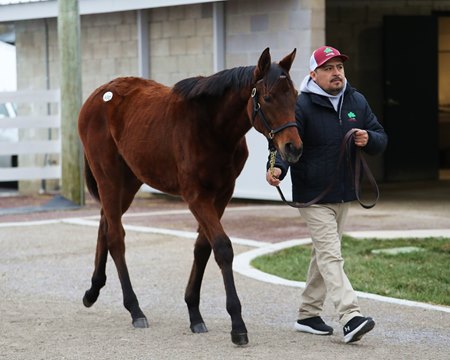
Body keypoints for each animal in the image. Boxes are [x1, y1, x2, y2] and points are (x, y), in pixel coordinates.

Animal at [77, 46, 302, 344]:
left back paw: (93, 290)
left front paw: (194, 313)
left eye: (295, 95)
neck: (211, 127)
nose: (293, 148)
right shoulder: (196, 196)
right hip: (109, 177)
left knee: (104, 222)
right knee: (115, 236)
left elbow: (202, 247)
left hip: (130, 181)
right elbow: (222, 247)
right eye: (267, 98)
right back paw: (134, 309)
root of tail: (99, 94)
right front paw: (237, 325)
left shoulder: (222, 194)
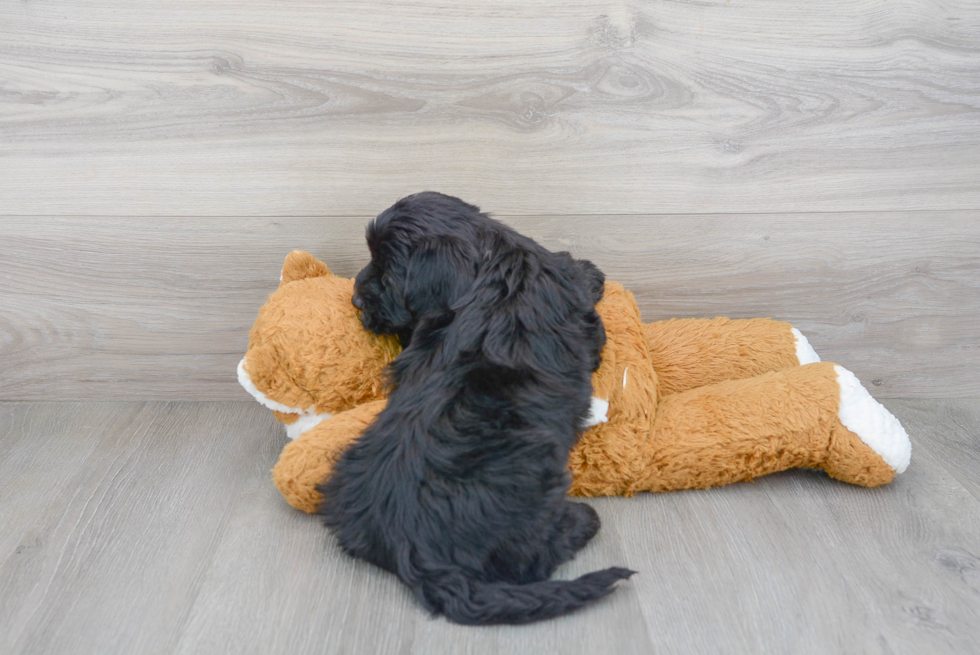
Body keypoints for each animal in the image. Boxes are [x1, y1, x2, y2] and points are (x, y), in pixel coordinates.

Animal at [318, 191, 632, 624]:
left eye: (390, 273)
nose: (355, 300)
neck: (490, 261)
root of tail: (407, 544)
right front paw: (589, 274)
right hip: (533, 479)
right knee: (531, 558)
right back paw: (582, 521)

---

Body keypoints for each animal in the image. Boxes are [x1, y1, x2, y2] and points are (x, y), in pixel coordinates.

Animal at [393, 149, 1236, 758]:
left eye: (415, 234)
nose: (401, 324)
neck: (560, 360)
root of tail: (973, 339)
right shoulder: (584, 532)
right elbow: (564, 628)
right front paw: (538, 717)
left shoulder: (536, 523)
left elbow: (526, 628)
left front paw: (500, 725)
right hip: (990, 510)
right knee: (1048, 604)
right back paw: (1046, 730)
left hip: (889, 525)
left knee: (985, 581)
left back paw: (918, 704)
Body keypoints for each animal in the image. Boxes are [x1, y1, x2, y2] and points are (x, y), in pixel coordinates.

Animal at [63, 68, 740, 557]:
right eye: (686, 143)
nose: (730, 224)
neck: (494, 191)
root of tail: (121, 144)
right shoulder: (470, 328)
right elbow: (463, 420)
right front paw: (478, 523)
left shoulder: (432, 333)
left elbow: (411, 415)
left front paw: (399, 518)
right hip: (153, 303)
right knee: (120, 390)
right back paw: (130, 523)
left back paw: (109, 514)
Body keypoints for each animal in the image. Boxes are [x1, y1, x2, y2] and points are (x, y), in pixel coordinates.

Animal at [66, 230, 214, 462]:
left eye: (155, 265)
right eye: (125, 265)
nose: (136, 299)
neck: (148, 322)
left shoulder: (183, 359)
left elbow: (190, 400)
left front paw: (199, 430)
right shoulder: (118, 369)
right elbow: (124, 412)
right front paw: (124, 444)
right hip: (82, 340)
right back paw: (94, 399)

WHAT THIS TASK INVOLVES
Show every line of the records above that contains the word "root".

THE ANSWER
root of tail: (99, 94)
root of tail: (407, 544)
root of tail: (973, 339)
root of tail: (121, 144)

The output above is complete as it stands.